* ACTIVITY *
Give back every line of the material exactly, as it appears below.

* RECORDS TO PROCESS *
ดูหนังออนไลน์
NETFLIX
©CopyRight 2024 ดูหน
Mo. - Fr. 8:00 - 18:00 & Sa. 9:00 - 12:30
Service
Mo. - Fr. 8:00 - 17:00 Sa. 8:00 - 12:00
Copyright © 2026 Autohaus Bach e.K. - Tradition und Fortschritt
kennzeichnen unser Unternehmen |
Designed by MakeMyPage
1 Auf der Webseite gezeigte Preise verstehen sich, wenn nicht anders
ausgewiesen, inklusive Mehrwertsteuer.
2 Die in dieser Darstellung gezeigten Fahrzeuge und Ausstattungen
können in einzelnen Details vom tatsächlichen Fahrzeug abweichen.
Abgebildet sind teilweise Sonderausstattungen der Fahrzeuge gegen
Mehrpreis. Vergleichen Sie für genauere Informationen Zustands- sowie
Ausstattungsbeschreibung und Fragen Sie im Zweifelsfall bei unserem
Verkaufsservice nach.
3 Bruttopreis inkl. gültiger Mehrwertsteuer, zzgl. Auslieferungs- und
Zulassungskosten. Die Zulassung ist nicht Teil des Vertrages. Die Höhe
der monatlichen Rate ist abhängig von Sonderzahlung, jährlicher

* ANSWER BOX *
ดูหนังออนไลน์
NETFLIX
©CopyRight 2024 ดูหน
Mo. - Fr. 8:00 - 18:00 & Sa. 9:00 - 12:30
Service
Mo. - Fr. 8:00 - 17:00 Sa. 8:00 - 12:00
Copyright © 2026 Autohaus Bach e.K. - Tradition und Fortschritt
kennzeichnen unser Unternehmen |
Designed by MakeMyPage
1 Auf der Webseite gezeigte Preise verstehen sich, wenn nicht anders
ausgewiesen, inklusive Mehrwertsteuer.
2 Die in dieser Darstellung gezeigten Fahrzeuge und Ausstattungen
können in einzelnen Details vom tatsächlichen Fahrzeug abweichen.
Abgebildet sind teilweise Sonderausstattungen der Fahrzeuge gegen
Mehrpreis. Vergleichen Sie für genauere Informationen Zustands- sowie
Ausstattungsbeschreibung und Fragen Sie im Zweifelsfall bei unserem
Verkaufsservice nach.
3 Bruttopreis inkl. gültiger Mehrwertsteuer, zzgl. Auslieferungs- und
Zulassungskosten. Die Zulassung ist nicht Teil des Vertrages. Die Höhe
der monatlichen Rate ist abhängig von Sonderzahlung, jährlicher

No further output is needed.